手順 ▲68歩△同歩成▲同玉△62金▲67歩△94歩。

本譜は▲68歩と打った。本当は△67歩をただで取りたいが、▲58金と上がると△39角と打たれる。

▲58玉△62金▲67玉も考えたが、△88歩▲同金△69角で後手指せる。

▲68歩なら△同歩成▲同玉で一手で玉が安定する。△67歩をただでは取れないが、もともと先手が一歩得なのでまぁいっか、という主張だ。しかし後手の持ち駒の歩が2枚になったのは大きかったようだ。持ち駒に歩が2枚乗ると、攻め味が全然違う。

持ち駒に歩があれば、歩損でもよい」という考え方があるが、この局面も当てはまる。

▲68同玉に△67歩は、▲同玉△88歩▲95角△83飛▲88金△69角▲48飛で、△87角成に▲84歩を用意すれば先手良し。

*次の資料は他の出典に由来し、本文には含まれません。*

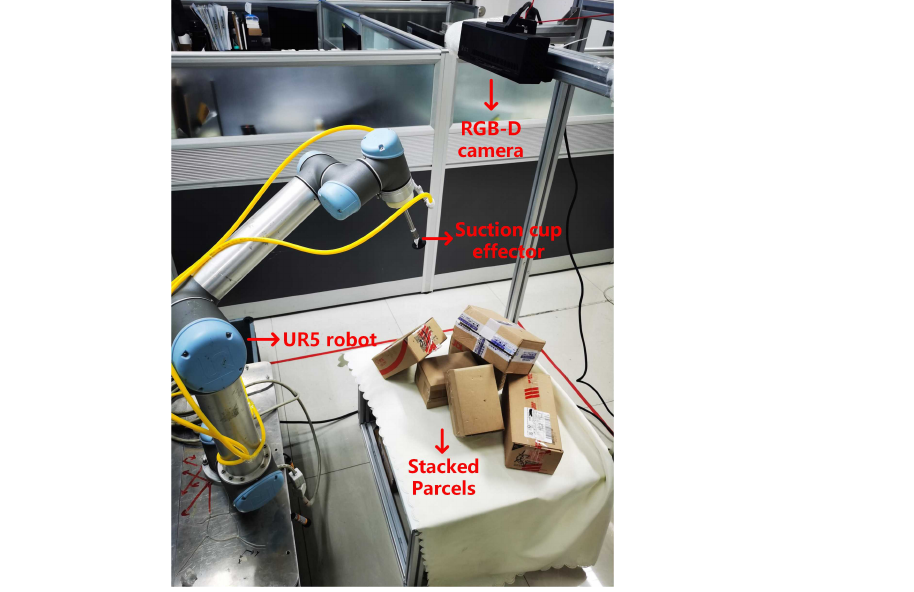
Figure 8. The robot sorting experimental platform mainly includes a UR-5 6-DOF robot, a RGB-D camera and a sucker actuator. Table 1. The object detection network’s hyperparameter setting.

△62金に▲67歩はキズを消した手。△67歩のたたきを消している。

最終図はこれからの将棋だろう。しかし△67歩を取り除いたものの、最終図も先手玉が安定しているとは言えない。

本譜△94歩以下の指し手

手順 ▲38金△95歩▲24歩△同歩▲同飛△23歩▲26飛△53角▲58玉△65歩▲77銀△55歩。

本譜は▲38金とバランスを取った。しかしこれが疑問で、さらに陣形がまとめづらくなった。まだ▲79玉から▲59金ー▲68金上と固めるのが勝ったが、9筋に近づくのでこれも指しづらい。

▲26飛に△53角が両サイドに利かした感触の良い手。陣形のまとめづらさが、そのまま形勢不利につながった。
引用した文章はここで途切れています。